In Nederland is de coördinatie van het vuurwerkbeleid ondergebracht bij het Ministerie van VROM. De handhaving wordt uitgevoerd door de VROM-inspectie in samenwerking met andere toezichthouders. De aandacht voor vuurwerk bij de Nederlandse overheid is veel groter dan in Vlaanderen en in Nederland is er zodoende voldoende capaciteit. De Nederlandse vuurwerksector wordt goed gecontroleerd.
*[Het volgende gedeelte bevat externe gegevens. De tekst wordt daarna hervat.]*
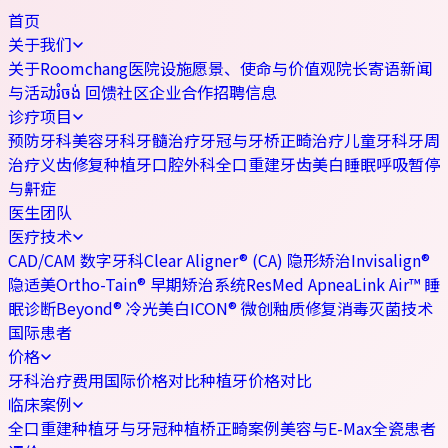
首页
关于我们
关于Roomchang
医院设施
愿景、使命与价值观
院长寄语
新闻
与活动
រំចង់ 回馈社区
企业合作
招聘信息
诊疗项目
预防牙科
美容牙科
牙髓治疗
牙冠与牙桥
正畸治疗
儿童牙科
牙周
治疗
义齿修复
种植牙
口腔外科
全口重建
牙齿美白
睡眠呼吸暂停
与鼾症
医生团队
医疗技术
CAD/CAM 数字牙科
Clear Aligner® (CA) 隐形矫治
Invisalign®
隐适美
Ortho-Tain® 早期矫治系统
ResMed ApneaLink Air™ 睡
眠诊断
Beyond® 冷光美白
ICON® 微创釉质修复
消毒灭菌技术
国际患者
价格
牙科治疗费用
国际价格对比
种植牙价格对比
临床案例
全口重建
种植牙与牙冠
种植桥
正畸案例
美容与E-Max全瓷
患者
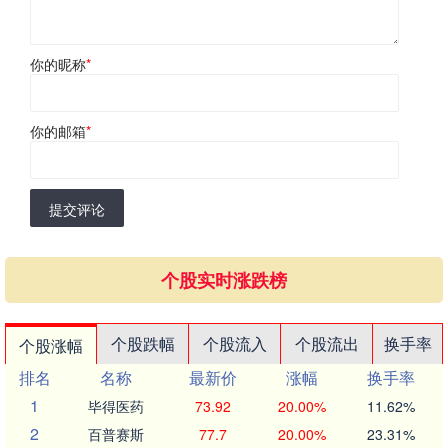
你的昵称
*
你的邮箱
*
提交评论
个股实时涨跌榜
个股跌幅
个股流入
个股流出
换手率
个股涨幅
排名
名称
最新价
涨幅
换手率
1
毕得医药
73.92
20.00%
11.62%
2
百普赛斯
77.7
20.00%
23.31%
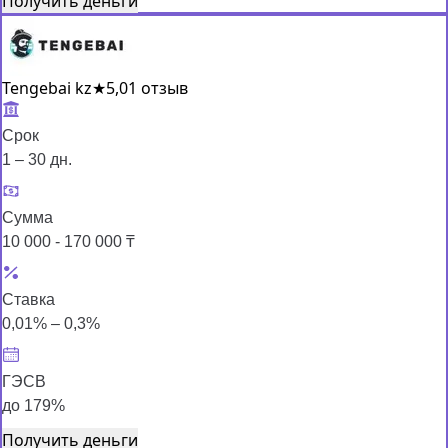
Получить деньги
Tengebai kz
★
5,0
1 отзыв
Срок
1 – 30 дн.
Сумма
10 000 - 170 000 ₸
Ставка
0,01% – 0,3%
ГЭСВ
до 179%
Получить деньги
Hoofdstuk 4: Vlaanderen en Nederland vergeleken

In hoofdstuk 3 werden het Vlaamse en het Nederlandse vuurwerkbeleid en de praktijk daarvan beschreven. Dit hoofdstuk betreft de vergelijking tussen Vlaanderen en Nederland. In hoeverre het Vlaamse en het Nederlandse beleid voor alle schakels van de vuurwerkketen verschillen, wordt beschreven aan de hand van de in hoofdstuk 2 genoemde indicatoren. In dat hoofdstuk is beschreven dat niet aan alle indicatoren een even groot gewicht wordt toegekend, vanwege problemen met de validiteit, betrouwbaarheid of bruikbaarheid. In paragraaf 4.1 worden er conclusies getrokken over alle indicatoren. Paragraaf 4.2 betreft de weging van de indicatoren en de resultaten van de vergelijking.